Em 2019, o Brasil pagou cerca de US$ 456 mil de comissão de compromisso; em 2020, até agora, foram US$ 225 mil. Nem o Banco Mundial nem o MEC informaram quanto foi pago dessa taxa devido ao não uso dos recursos previstos e quanto seria cobrado de qualquer maneira.

Weintraub criticado

De abril de 2019 até junho de 2020, Abraham Weintraub era o ministro da Educação. Ele foi demitido após insultar o Supremo Tribunal Federal , onde se tornou alvo de inquérito, e enviado para um mandato-tampão, até outubro, como diretor no Banco Mundial. O governo brasileiro já indicou Weintraub para permanecer na instituição financeira até 2022, mas seu nome ainda precisa ser confirmado internamente.

O atual ministro, Milton Ribeiro, criticou Weintraub indiretamente ao falar semana passada sobre cortes que o governo quer fazer no MEC. Segundo ele, ao não executar o orçamento da pasta “os gestores anteriores” atraíram a tesoura da equipe econômica, que “viu que tinha valor considerável parado no segundo semestre” de 2020.

O cronograma original de desembolsos do Banco Mundial para o MEC registra US$ 221 milhões de 2018 a 2022, com base na avaliação dos resultados. O contrato prevê ainda US$ 29 milhões para assistência técnica, sem vinculação a metas, chegando ao total de US$ 250 milhões.

O MEC atua com os estados para alcançar metas do acordo: uma delas era ter no mínimo 10 unidades federativas em 2019 com currículo adaptados ao novo ensino médio. Em agosto deste ano, São Paulo homologou o documento da etapa escolar, sendo o primeira e único estado, até agora, a concluir a tarefa.

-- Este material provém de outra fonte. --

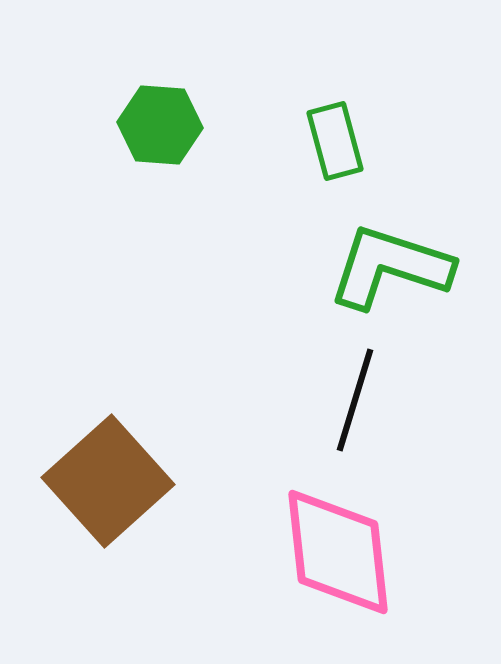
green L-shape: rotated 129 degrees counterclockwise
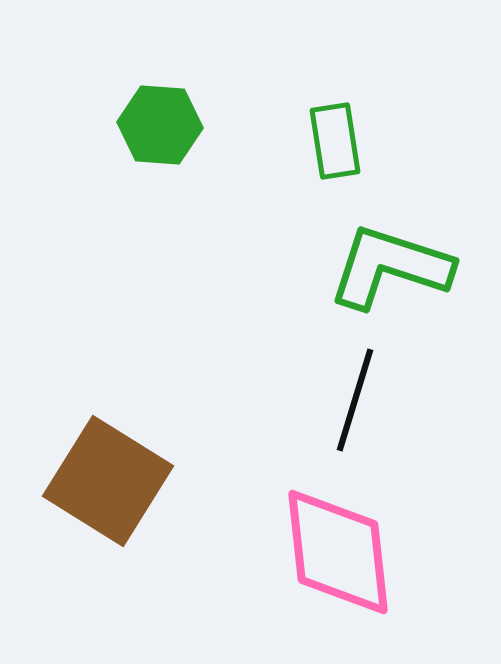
green rectangle: rotated 6 degrees clockwise
brown square: rotated 16 degrees counterclockwise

Outras metas estabelecidas no âmbito do empréstimo são relacionadas, por exemplo, à implantação de projetos-piloto do novo ensino médio nos estados e à capacitação de gestores de escolas sobre o currículo atualizado.

O empréstimo do Banco Mundial, efetivado em julho de 2018, veio na esteira da reforma do ensino médio, sancionada pelo então presidente Michel Temer em 2017. A lei flexibilizou a etapa escolar, dando aos estudantes a possibilidade de se aprofundarem em áreas de seu interesse. As condições do financiamento são consideradas vantajosas, como 20 anos de carência.

MEC diz que fará ajustes

Questionado pelo GLOBO sobre os valores que deixou de receber por má performance, o MEC afirmou, em nota, que vai se reunir nas próximas semanas com o Banco Mundial para fazer ajustes no projeto, tendo em vista as dificuldades encontradas para cumprir os indicadores do acordo. Segundo a pasta, a reforma do ensino médio trouxe a necessidade de fazer mudanças curriculares, treinar corpo técnico e docente, reformular normativos e aprovar mudanças nas instâncias de representação da sociedade civil.

“Desta forma, as diferenças entre o que foi planejado e a realidade encontrada durante a execução, fez-se evidente que ajustes ao longo do projeto seriam necessários. Por isto, o MEC e o Banco farão nas próximas semanas encontros que permitirão readequar as metas e o cronograma para os próximos anos de implementação”, informou o ministério.

Com o movimento, o MEC tenta se antecipar a uma revisão que poderia ser proposta pelo Banco Mundial, tendo em vista o pouco sucesso da pasta, desde 2019, na concretização das ações necessárias para atingir os objetivos. Segundo fontes envolvidas no projeto, a instituição internacional considera que a nova gestão, após a chegada do ministro Milton Ribeiro, pode suprir a falta de liderança e articulação vista até então.

Na nota, o MEC destacou ainda as ações que adotou para atingir os resultados do projeto, tais como investimentos da ordem de R$ 1,8 bilhão para os estados desde 2018, beneficiando 265 mil alunos, apoio a escolas-piloto e pagamento de bolsistas para atuarem na atualização curricular prevista na reforma do ensino médio.